■ **Questions on the material**
[A] Decide whether each statement below agrees with the wolverine passage. Answer yes or no for each, and quote the words of the passage that settle it.
(i) Poisoning practices nearly eliminated wolverines from the Lower 48.
(ii) The listing process was set to wrap up in August 2014.
(iii) Inman said the population number is probably much smaller than it was 500 years ago.
[B] According to the wolverine passage, which characteristic of wolverines did Inman and his co-workers find most troubling, given current climate trends?
[C] Write a continuation of the wolverine passage, starting after its final sentence.

Those odds are largely responsible for the numerous petitions submitted to the U.S. Fish and Wildlife Service in the last 19 years seeking protection for wolverines, which in turn have raised the demand for information and prompted studies like Inman’s. With his effort and the listing process wrapping up in August 2014, many expect that the animals will be added to the list of threatened species – but perhaps not for reasons one would expect.

CAUSE FOR CONCERN

Like many other species considered predators around the turn of the 20th century, wolverines were nearly eliminated from the Lower 48 by poisoning practices common at the time. Recovering remarkably well – after poisoning practices were eliminated and trapping regulated – wolverines again occupy much of their historic terrain in the northern Rockies.

Despite population estimates for some of the study’s mountain ranges falling between five and 15 individuals, wolverines have generally survived their conflict with humans.

“It’s important to point out that the biology suggests that number is probably the same as it was 500 years ago,” Inman said.

After floundering through chest-deep snow to gather data on animals that can be hard to find even while wearing radio collars, Inman and his co-workers in the WCS study found their most troubling characteristic, given current climate trends, was just how well adapted wolverines are for cold temperatures and snow.

■ **Dataset**
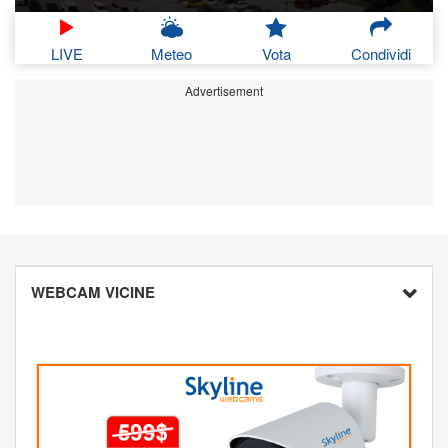
LIVE
Meteo
Vota
Condividi
Advertisement
WEBCAM VICINE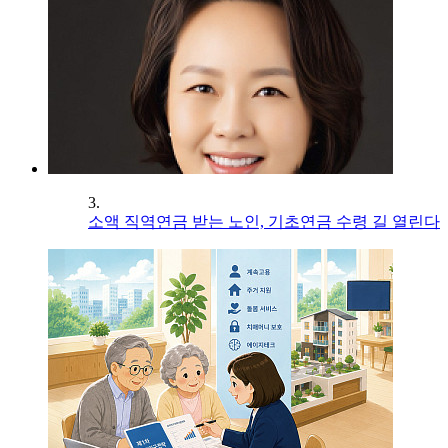
3.
소액 직역연금 받는 노인, 기초연금 수령 길 열린다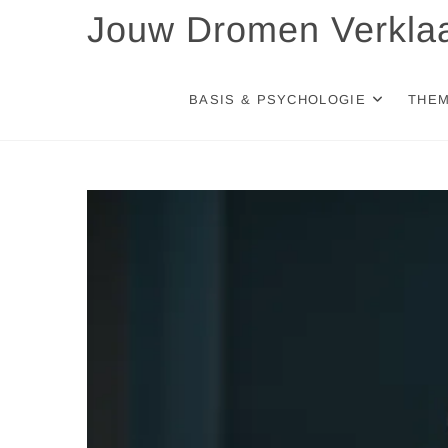
Skip
Jouw Dromen Verkla
to
content
BASIS & PSYCHOLOGIE
THEM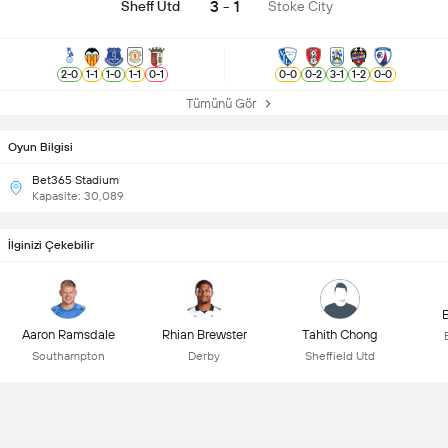
3 - 1
Sheff Utd
Stoke City
2
-
0
1
-
1
1
-
0
1
-
1
0
-
1
0
-
0
0
-
2
3
-
1
1
-
2
0
-
0
Tümünü Gör
Oyun Bilgisi
Bet365 Stadium
Kapasite: 30,089
İlginizi Çekebilir
B
Aaron Ramsdale
Rhian Brewster
Tahith Chong
Southampton
Derby
Sheffield Utd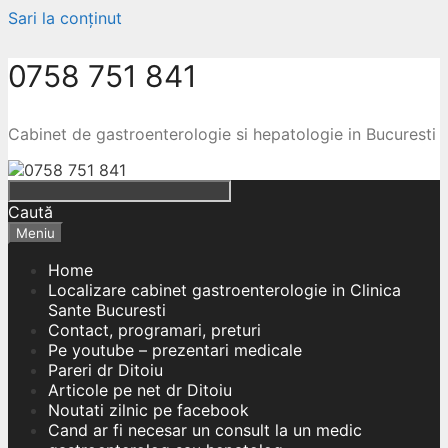
Sari la conținut
0758 751 841
Cabinet de gastroenterologie si hepatologie in Bucuresti
Caută
Meniu
Home
Localizare cabinet gastroenterologie in Clinica
Sante Bucuresti
Contact, programari, preturi
Pe youtube – prezentari medicale
Pareri dr Ditoiu
Articole pe net dr Ditoiu
Noutati zilnic pe facebook
Cand ar fi necesar un consult la un medic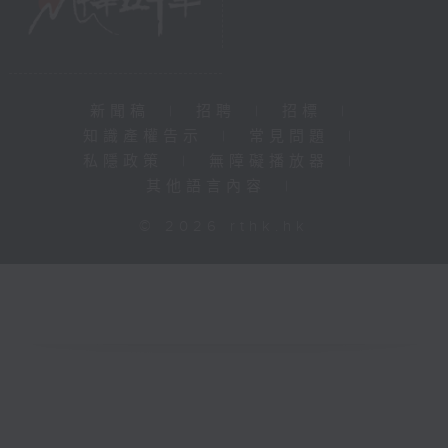
新聞稿
|
招聘
|
招標
|
知識產權告示
|
常見問題
|
私隱政策
|
無障礙播放器
|
其他語言內容
|
© 2026 rthk.hk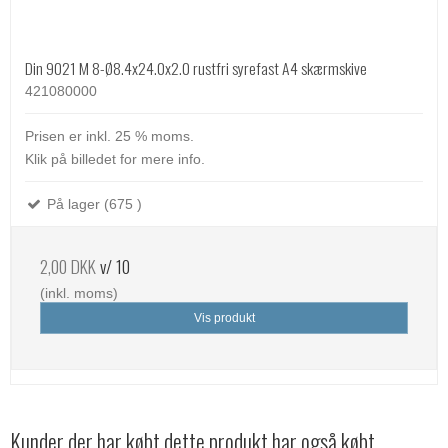
Din 9021 M 8-Ø8.4x24.0x2.0 rustfri syrefast A4 skærmskive
421080000
Prisen er inkl. 25 % moms.
Klik på billedet for mere info.
På lager (675 )
2,00 DKK
v/ 10
(inkl. moms)
Vis produkt
Kunder der har købt dette produkt har også købt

■ **Answers to each task**
[A]
(i) Yes: "wolverines were nearly eliminated from the Lower 48 by poisoning practices common at the time"
(ii) Yes: "the listing process wrapping up in August 2014"
(iii) No: "the biology suggests that number is probably the same as it was 500 years ago"

[B] Their most troubling finding was how well adapted wolverines are for cold temperatures and snow.

[C]
Wolverines today inhabit a desolate, delicate niche where heavy snow packs persist well into spring – places like Canada, Alaska, the Cascade Mountains of Washington and Oregon, and the Northern Rockies. Warming temperatures could force the animals to compete more for precious food resources with other carnivores that access the highest elevations if they are not covered in deep snow and with insects and bacteria.

Photo by M. Packila, Wolverine F121 and cubs traverse the Gravelly Range in southwest Montana, July 2007

No one can say for certain what would happen without the protection of winter.

WHAT’S NEXT?

Assuming wolverines will be protected under the U.S. Endangered Species Act, and that the climate will remain a contentious issue, Inman’s work will be essential in helping define what comes next.

In 2004 and 2008, for example, his work was cited in the creation of management units for the Montana trapping season.

“A lot of [our changes have] been based on research, and the most recent stuff was changed based on his work, in terms of identifying … how many animals and what harvest rates should be,” said Brian Giddings, Montana Fish, Wildlife and Parks Furbearer Coordinator.

Federal Endangered Species Act protection would eliminate the trapping season.

The WCS study also suggested other options including continued population monitoring, maintaining connective corridors between higher-elevation habitats, and reintroducing the species to the mountains of Colorado.

With the details still to be formed, Inman addressed the issue of funding through the example of the Pittman-Robertson Act – which puts money generated through the sale of firearms and archery equipment into a state coffer designated for conservation projects.

“It’s been the most successful model for reestablishing populations and managing wildlife anywhere in the world,” he said.

Having revived more prominent game such as whitetail deer, black bear and wild turkey, the expansion of that system – to include other gear like tents and packs – could have the same beneficial effect on non-game species like the wolverine.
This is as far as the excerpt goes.